Mit einer festen Stelle würde ich außerdem das Jobcenter verlassen können, später Anspruch auf Arbeitslosengeld haben und könnte mich zwischendurch immer einmal wieder krankschreiben lassen, wenn es nicht mehr ging. Sie hatte das alles durchdacht.

Meine Bedenken, dass wir ja dann quasi mir einen Krankheitssitz erschlichen, warf sie beiseite: „Hör auf! Du bist die beste Person auf diesem Gebiet in unserer Region und das weißt Du. Wir machen kein Projekt, damit Du einen Job hast. Wir machen ein wichtiges und notwendiges Projekt, das in unsere Kernstrategie passt und die beste Person für diesen Job hat eben Einschränkungen. Mach Dich nicht kleiner als Du bist.
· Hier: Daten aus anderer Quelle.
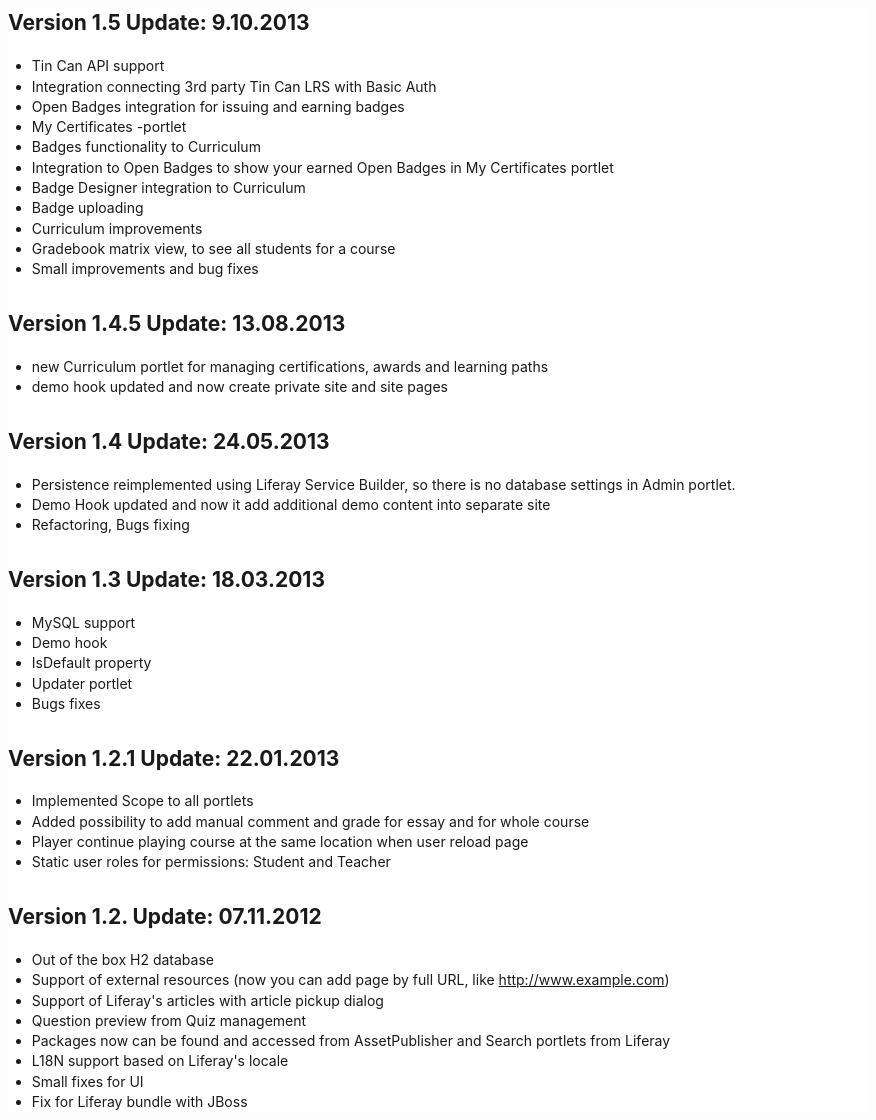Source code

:## Version 1.5 Update: 9.10.2013
 - Tin Can API support
 - Integration connecting 3rd party Tin Can LRS with Basic Auth
 - Open Badges integration for issuing and earning badges
 - My Certificates -portlet
 - Badges functionality to Curriculum
 - Integration to Open Badges to show your earned Open Badges in My Certificates portlet
 - Badge Designer integration to Curriculum
 - Badge uploading
 - Curriculum improvements
 - Gradebook matrix view, to see all students for a course
 - Small improvements and bug fixes

## Version 1.4.5 Update: 13.08.2013
 - new Curriculum portlet for managing certifications, awards and learning paths
 - demo hook updated and now create private site and site pages

## Version 1.4 Update: 24.05.2013
 - Persistence reimplemented using Liferay Service Builder, so there is no database settings in Admin portlet.
 - Demo Hook updated and now it add additional demo content into separate site
 - Refactoring, Bugs fixing
 

## Version 1.3 Update: 18.03.2013
 - MySQL support
 - Demo hook
 - IsDefault property
 - Updater portlet
 - Bugs fixes

## Version 1.2.1 Update: 22.01.2013
 - Implemented Scope to all portlets
 - Added possibility to add manual comment and grade for essay and for whole course
 - Player continue playing course at the same location when user reload page
 - Static user roles for permissions: Student and Teacher
 

## Version 1.2. Update: 07.11.2012
 - Out of the box H2 database
 - Support of external resources (now you can add page by full URL, like http://www.example.com)
 - Support of Liferay's articles with article pickup dialog
 - Question preview from Quiz management
 - Packages now can be found and accessed from AssetPublisher and Search portlets from Liferay
 - L18N support based on Liferay's locale
 - Small fixes for UI
 - Fix for Liferay bundle with JBoss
Du bist vielleicht die Einzige, die das Vertrauen und den professionellen Respekt aller Beteiligten hat.“

Da war sie wieder: Diese riesige Kluft zwischen der Wahrnehmung der anderen und meiner eigenen. Sie sahen, dass meine besondere Expertise gebraucht wurde und sie waren bereit, kreative Lösungen zu entwickeln. Ich sah, dass ich ein Sozialfall war und meine Freund: innen und Kolleg: innen versuchten, mich zu retten. Ich stand noch immer auf allen Ausbilder: innenlisten, überall wurde mein Platz freigehalten, bis ich wieder kommen konnte. So dankbar ich auch war: Solange sich das System nicht ohne mich neu organisierte, war ich auch eine Belastung und verursachte viel Mehrarbeit. Wie konnte ich das je in meinem Leben wieder gutmachen? Ich könnte nicht einmal für sie dasselbe tun, denn ich hatte ja gar nichts mehr, womit ich hätte helfen können.